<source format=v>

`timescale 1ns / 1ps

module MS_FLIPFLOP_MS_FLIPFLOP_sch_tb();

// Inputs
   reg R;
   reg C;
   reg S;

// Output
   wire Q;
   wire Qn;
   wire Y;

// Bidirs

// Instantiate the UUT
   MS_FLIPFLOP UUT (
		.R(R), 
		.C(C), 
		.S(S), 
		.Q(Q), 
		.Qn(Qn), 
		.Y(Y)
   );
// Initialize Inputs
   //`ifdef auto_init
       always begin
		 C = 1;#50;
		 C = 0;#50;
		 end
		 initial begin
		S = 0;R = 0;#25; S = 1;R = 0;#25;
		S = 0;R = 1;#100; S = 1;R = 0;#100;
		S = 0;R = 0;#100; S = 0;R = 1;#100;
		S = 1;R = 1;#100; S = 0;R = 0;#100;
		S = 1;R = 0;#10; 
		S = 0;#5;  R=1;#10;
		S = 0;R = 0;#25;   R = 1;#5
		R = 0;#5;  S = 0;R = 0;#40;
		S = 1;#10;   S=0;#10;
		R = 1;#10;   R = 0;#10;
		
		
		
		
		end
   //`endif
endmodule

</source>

________

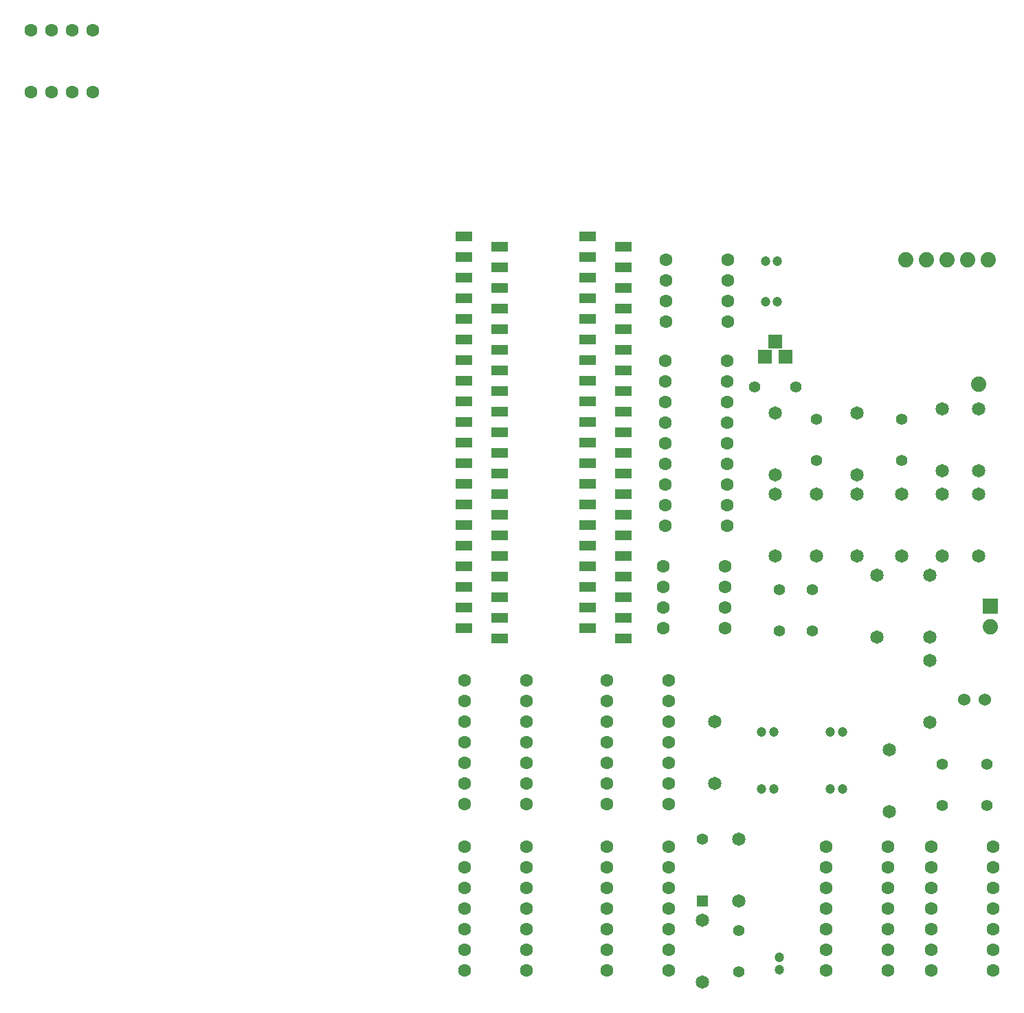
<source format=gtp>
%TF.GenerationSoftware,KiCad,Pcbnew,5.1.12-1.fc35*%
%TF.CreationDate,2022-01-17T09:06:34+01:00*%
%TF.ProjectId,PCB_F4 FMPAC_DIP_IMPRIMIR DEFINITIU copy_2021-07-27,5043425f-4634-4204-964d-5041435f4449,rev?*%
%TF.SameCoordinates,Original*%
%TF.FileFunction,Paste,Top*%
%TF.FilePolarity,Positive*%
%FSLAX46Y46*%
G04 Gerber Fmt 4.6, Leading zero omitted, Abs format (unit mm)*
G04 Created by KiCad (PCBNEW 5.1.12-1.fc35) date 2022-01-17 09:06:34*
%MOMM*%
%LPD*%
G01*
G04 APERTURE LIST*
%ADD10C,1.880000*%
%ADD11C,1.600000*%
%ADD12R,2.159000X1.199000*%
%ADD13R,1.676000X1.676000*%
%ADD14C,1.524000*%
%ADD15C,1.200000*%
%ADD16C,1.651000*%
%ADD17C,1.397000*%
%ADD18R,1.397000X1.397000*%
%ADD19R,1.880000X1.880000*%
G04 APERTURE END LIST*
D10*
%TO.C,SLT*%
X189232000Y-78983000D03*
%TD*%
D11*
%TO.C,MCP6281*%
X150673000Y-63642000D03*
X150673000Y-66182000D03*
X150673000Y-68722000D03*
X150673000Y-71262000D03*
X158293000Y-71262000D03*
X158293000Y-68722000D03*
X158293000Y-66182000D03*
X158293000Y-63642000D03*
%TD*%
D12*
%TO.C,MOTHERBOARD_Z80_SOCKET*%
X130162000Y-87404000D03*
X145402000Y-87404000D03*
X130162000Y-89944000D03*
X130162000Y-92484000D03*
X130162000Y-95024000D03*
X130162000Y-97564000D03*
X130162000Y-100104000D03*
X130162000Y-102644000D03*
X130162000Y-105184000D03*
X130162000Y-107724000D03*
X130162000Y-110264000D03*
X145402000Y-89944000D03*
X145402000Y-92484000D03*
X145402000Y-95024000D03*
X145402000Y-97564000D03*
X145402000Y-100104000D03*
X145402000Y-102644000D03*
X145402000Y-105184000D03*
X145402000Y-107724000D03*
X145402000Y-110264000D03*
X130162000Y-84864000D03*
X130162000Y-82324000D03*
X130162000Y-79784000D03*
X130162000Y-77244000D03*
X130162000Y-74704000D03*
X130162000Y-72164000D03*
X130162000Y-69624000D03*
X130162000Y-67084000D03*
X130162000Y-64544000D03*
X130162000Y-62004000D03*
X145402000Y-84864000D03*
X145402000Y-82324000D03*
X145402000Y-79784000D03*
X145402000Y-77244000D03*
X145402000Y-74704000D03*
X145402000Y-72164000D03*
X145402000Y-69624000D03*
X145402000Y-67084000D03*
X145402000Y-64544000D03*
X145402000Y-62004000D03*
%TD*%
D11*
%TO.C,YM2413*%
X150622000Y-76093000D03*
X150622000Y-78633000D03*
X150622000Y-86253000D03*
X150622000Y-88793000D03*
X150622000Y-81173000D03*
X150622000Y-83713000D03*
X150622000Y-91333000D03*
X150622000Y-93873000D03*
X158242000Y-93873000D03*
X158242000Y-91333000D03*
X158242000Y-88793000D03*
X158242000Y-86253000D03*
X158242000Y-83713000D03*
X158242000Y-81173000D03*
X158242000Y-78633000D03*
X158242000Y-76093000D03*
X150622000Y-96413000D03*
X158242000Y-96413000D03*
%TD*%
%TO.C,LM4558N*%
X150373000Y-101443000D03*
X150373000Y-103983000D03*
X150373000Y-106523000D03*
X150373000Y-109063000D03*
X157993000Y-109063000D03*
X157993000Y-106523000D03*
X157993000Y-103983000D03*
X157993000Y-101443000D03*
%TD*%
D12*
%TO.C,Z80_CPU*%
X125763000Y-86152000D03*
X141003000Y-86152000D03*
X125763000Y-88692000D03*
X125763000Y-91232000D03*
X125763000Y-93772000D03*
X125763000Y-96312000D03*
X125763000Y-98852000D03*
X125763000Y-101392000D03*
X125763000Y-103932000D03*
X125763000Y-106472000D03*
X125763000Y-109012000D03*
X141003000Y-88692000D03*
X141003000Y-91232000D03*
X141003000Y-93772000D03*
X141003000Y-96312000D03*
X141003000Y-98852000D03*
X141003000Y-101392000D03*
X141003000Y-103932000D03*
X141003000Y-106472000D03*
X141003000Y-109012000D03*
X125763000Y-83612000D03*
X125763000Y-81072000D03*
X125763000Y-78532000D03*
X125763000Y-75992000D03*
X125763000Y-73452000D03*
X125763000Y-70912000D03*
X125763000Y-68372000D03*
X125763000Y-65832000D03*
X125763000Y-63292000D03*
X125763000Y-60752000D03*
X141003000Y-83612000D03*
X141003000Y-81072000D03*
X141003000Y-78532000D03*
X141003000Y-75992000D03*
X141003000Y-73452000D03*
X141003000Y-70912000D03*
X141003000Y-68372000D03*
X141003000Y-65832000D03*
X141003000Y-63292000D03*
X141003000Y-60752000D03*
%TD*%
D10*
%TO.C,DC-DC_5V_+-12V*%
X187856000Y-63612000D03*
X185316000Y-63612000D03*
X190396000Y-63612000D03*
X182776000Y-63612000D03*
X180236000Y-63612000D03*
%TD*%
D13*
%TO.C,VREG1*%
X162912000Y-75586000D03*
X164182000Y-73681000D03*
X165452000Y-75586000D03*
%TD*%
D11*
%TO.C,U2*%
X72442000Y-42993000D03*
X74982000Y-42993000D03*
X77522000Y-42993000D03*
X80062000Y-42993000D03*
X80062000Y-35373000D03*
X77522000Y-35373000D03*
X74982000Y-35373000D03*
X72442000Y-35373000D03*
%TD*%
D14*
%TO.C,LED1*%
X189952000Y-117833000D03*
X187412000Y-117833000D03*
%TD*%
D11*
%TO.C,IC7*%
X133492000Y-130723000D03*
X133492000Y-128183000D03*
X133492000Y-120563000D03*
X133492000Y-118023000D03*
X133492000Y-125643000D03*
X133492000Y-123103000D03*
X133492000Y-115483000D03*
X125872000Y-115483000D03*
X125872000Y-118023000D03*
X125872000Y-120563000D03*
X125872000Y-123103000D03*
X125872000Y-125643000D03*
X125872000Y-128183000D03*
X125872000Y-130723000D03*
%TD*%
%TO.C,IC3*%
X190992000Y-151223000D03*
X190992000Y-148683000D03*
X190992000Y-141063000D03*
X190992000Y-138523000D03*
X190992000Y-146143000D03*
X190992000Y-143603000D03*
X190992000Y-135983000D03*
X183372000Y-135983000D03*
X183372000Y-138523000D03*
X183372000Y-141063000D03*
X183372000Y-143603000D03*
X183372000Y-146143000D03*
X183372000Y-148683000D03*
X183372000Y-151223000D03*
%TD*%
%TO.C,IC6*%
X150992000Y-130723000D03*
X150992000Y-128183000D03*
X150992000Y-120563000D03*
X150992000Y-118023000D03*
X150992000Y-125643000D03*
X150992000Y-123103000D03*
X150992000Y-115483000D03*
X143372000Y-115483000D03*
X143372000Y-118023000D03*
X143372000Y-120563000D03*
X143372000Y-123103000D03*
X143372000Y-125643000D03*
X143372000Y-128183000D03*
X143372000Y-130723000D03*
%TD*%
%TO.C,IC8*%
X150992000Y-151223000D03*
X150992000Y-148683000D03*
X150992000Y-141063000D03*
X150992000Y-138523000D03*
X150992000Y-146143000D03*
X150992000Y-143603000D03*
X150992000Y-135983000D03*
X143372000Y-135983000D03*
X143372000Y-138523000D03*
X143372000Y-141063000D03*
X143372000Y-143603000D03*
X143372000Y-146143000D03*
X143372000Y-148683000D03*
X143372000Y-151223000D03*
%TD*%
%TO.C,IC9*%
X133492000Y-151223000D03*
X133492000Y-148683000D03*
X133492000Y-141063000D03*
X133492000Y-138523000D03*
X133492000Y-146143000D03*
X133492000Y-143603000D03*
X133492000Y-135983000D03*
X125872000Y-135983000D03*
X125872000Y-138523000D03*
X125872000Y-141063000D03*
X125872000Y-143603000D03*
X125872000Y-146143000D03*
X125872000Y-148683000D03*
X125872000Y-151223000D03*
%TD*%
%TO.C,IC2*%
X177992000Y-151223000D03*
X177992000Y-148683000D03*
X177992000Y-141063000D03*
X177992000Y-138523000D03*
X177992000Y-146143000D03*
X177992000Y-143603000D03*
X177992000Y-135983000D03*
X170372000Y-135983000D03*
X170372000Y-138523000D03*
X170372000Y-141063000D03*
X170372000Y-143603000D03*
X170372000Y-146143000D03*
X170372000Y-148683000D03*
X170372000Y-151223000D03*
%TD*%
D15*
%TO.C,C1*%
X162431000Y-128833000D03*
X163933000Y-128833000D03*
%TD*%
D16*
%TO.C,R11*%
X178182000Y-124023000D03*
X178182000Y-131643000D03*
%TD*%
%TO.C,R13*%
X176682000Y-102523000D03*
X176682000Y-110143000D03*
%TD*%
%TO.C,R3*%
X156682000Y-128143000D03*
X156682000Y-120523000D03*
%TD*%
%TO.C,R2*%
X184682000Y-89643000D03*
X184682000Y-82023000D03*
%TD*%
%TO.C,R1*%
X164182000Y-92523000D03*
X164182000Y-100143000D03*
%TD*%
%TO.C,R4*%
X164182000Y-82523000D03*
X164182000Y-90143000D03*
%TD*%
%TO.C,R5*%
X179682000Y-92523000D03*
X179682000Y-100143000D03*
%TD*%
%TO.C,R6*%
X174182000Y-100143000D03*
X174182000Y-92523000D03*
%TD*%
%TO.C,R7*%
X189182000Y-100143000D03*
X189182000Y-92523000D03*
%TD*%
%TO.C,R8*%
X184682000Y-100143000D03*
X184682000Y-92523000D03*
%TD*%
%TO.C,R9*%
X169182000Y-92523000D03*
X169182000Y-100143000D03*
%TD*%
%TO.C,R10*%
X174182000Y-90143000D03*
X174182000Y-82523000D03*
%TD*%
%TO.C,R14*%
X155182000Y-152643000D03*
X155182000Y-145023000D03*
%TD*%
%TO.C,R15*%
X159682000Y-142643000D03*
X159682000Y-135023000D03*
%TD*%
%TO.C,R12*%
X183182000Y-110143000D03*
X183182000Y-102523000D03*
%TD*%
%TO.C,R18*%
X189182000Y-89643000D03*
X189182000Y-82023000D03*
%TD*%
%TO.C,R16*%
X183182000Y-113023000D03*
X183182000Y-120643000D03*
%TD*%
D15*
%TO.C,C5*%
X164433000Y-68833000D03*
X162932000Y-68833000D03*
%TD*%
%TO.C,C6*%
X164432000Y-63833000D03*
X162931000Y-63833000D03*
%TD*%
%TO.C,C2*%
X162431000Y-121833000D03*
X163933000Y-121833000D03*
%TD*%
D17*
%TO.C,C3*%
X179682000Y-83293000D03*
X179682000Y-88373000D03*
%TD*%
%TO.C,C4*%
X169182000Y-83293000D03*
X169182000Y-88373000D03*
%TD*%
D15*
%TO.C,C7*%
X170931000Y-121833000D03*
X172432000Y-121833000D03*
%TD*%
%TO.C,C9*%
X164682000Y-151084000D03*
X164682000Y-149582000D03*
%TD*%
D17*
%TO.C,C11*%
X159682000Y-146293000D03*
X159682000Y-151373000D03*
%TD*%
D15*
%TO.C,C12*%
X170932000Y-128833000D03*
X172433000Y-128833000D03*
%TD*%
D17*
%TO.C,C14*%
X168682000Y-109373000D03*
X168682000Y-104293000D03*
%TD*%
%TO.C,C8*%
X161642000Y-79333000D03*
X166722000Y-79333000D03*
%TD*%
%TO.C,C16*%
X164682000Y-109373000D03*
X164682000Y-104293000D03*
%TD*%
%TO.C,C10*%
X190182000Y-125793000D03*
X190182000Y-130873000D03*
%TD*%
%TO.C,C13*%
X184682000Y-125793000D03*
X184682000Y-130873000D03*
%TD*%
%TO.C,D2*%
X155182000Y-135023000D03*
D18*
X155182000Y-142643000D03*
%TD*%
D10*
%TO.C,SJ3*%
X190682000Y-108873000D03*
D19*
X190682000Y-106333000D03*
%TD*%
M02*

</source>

________

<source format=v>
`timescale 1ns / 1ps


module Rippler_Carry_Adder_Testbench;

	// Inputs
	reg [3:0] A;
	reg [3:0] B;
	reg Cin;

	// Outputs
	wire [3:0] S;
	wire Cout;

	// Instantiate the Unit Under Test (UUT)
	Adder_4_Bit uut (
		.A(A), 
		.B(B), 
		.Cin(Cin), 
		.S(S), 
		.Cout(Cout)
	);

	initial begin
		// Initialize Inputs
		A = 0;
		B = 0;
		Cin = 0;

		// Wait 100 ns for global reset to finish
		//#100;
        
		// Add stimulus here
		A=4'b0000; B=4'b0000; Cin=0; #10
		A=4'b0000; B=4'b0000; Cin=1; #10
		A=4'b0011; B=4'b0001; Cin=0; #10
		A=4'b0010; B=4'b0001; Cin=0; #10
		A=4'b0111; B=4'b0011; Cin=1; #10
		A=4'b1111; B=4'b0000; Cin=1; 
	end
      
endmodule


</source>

________

__Task instructions__
Your task is to restate, word for word, only those lines above that fall between the line holding "X143372000Y-146143000D03*" and the line holding "X164182000Y-92523000D03*", inclusive.

__Solution for this exercise__
X143372000Y-146143000D03*
X143372000Y-148683000D03*
X143372000Y-151223000D03*
%TD*%
%TO.C,IC9*%
X133492000Y-151223000D03*
X133492000Y-148683000D03*
X133492000Y-141063000D03*
X133492000Y-138523000D03*
X133492000Y-146143000D03*
X133492000Y-143603000D03*
X133492000Y-135983000D03*
X125872000Y-135983000D03*
X125872000Y-138523000D03*
X125872000Y-141063000D03*
X125872000Y-143603000D03*
X125872000Y-146143000D03*
X125872000Y-148683000D03*
X125872000Y-151223000D03*
%TD*%
%TO.C,IC2*%
X177992000Y-151223000D03*
X177992000Y-148683000D03*
X177992000Y-141063000D03*
X177992000Y-138523000D03*
X177992000Y-146143000D03*
X177992000Y-143603000D03*
X177992000Y-135983000D03*
X170372000Y-135983000D03*
X170372000Y-138523000D03*
X170372000Y-141063000D03*
X170372000Y-143603000D03*
X170372000Y-146143000D03*
X170372000Y-148683000D03*
X170372000Y-151223000D03*
%TD*%
D15*
%TO.C,C1*%
X162431000Y-128833000D03*
X163933000Y-128833000D03*
%TD*%
D16*
%TO.C,R11*%
X178182000Y-124023000D03*
X178182000Y-131643000D03*
%TD*%
%TO.C,R13*%
X176682000Y-102523000D03*
X176682000Y-110143000D03*
%TD*%
%TO.C,R3*%
X156682000Y-128143000D03*
X156682000Y-120523000D03*
%TD*%
%TO.C,R2*%
X184682000Y-89643000D03*
X184682000Y-82023000D03*
%TD*%
%TO.C,R1*%
X164182000Y-92523000D03*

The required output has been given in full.